REQUIRED ACTION:
What you produce should be every line from the data that includes "will".

:: EXTRACTED INFORMATION

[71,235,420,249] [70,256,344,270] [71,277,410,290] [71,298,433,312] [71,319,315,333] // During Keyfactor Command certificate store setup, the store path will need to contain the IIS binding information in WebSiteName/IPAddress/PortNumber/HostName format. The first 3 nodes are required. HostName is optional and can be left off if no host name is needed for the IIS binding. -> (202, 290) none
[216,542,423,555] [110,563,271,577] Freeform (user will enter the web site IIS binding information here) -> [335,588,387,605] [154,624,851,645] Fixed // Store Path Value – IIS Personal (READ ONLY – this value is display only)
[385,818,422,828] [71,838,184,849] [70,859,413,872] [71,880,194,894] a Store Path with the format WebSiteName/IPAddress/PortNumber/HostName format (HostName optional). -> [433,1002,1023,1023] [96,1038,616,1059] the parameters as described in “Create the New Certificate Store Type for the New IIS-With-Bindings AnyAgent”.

::::
:: EXTRACTED INFORMATION

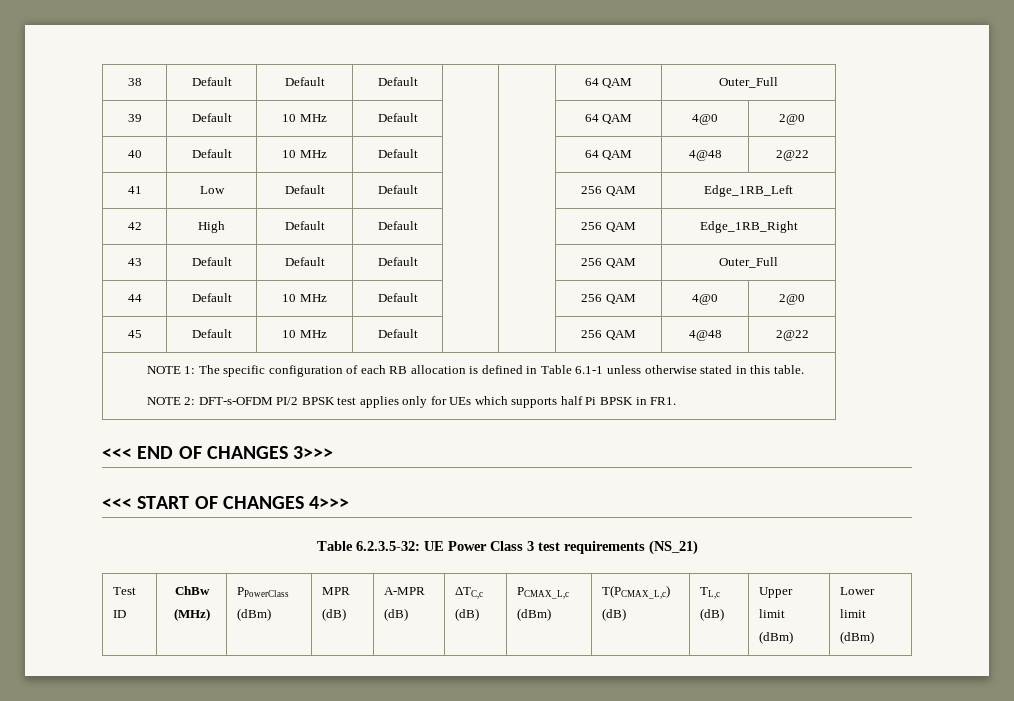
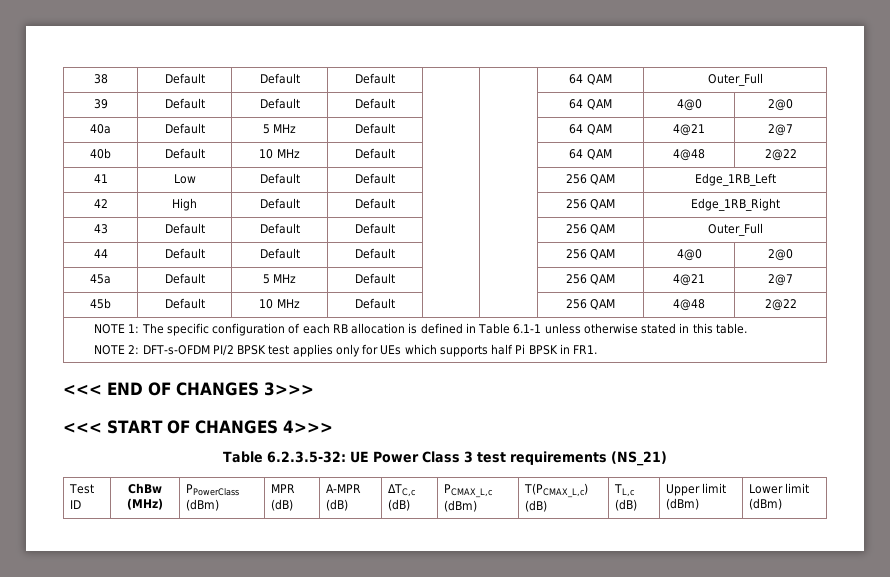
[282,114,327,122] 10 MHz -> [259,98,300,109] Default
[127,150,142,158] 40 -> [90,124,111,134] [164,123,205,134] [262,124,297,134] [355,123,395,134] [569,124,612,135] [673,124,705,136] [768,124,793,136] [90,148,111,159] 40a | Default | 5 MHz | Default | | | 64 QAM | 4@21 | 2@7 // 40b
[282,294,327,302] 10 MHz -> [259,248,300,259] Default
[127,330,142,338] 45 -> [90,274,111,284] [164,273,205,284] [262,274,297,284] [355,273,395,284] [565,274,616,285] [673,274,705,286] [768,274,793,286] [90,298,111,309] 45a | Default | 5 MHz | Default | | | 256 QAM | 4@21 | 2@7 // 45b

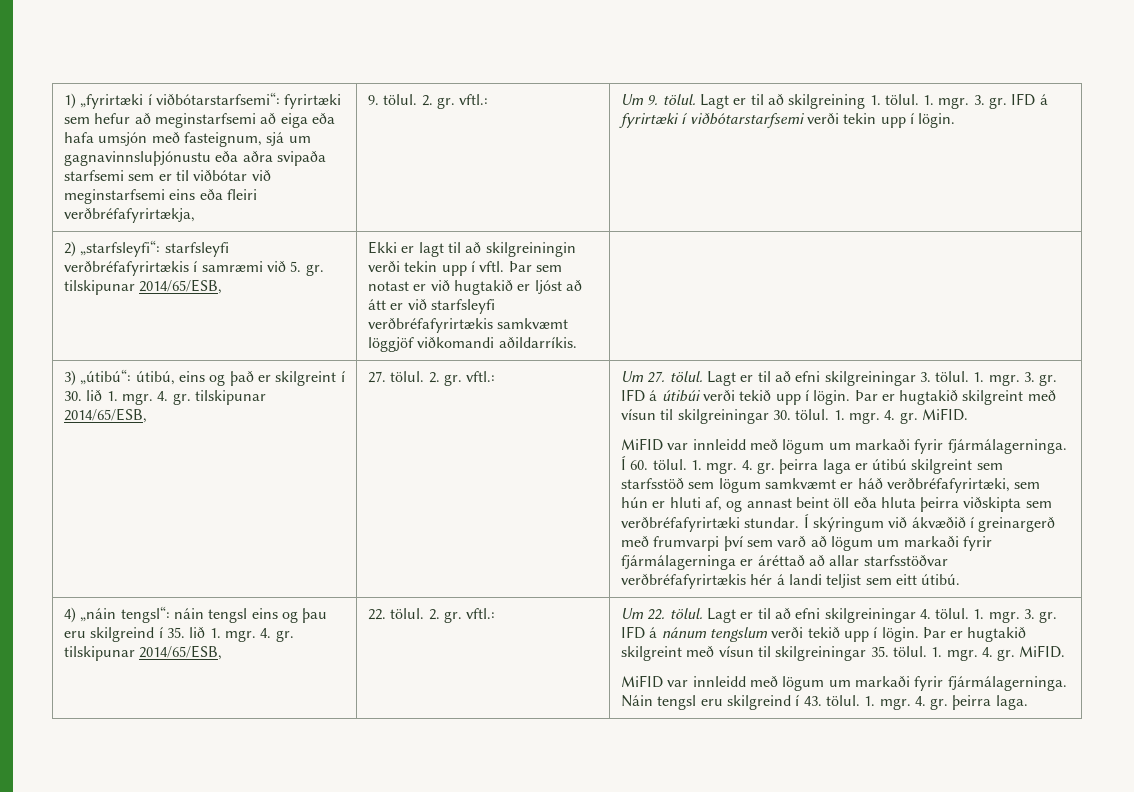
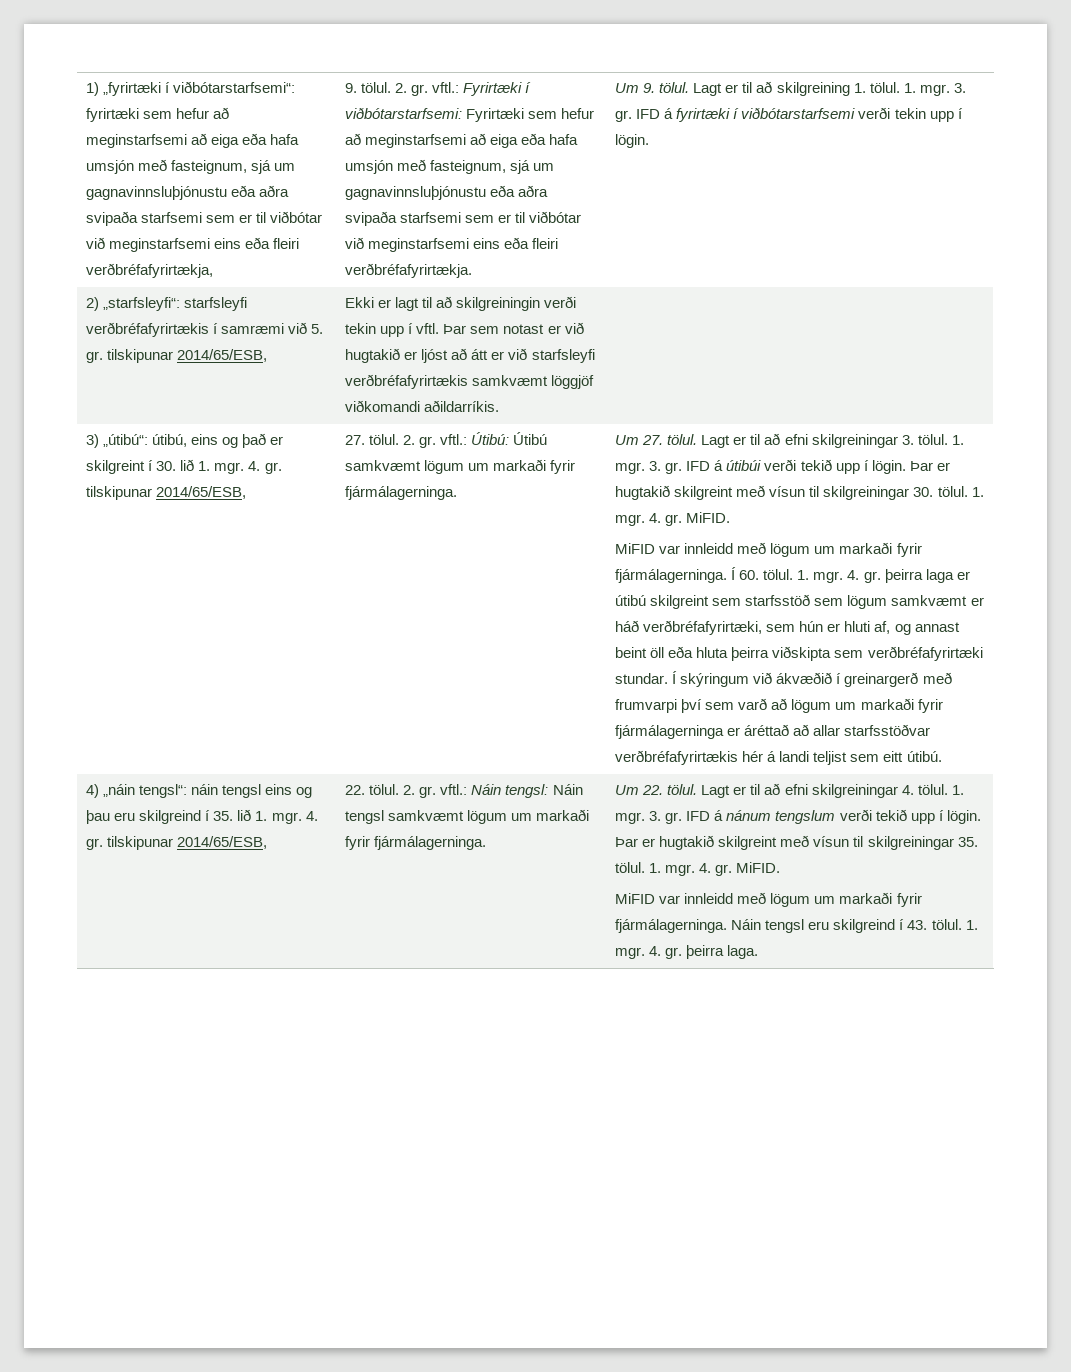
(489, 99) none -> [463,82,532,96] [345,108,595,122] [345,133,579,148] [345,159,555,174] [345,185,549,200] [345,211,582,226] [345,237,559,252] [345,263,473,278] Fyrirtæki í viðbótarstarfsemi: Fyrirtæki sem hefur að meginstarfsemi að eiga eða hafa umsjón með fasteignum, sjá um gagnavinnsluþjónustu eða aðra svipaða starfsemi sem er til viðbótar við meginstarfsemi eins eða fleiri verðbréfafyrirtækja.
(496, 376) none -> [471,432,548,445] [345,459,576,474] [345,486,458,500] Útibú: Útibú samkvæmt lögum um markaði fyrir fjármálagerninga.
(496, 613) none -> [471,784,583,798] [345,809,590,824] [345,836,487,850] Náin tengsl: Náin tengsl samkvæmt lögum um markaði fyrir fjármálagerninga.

::::

PROBLEM SOLUTION:
[71,235,420,249] [70,256,344,270] [71,277,410,290] [71,298,433,312] [71,319,315,333] // During Keyfactor Command certificate store setup, the store path will need to contain the IIS binding information in WebSiteName/IPAddress/PortNumber/HostName format. The first 3 nodes are required. HostName is optional and can be left off if no host name is needed for the IIS binding. -> (202, 290) none
[216,542,423,555] [110,563,271,577] Freeform (user will enter the web site IIS binding information here) -> [335,588,387,605] [154,624,851,645] Fixed // Store Path Value – IIS Personal (READ ONLY – this value is display only)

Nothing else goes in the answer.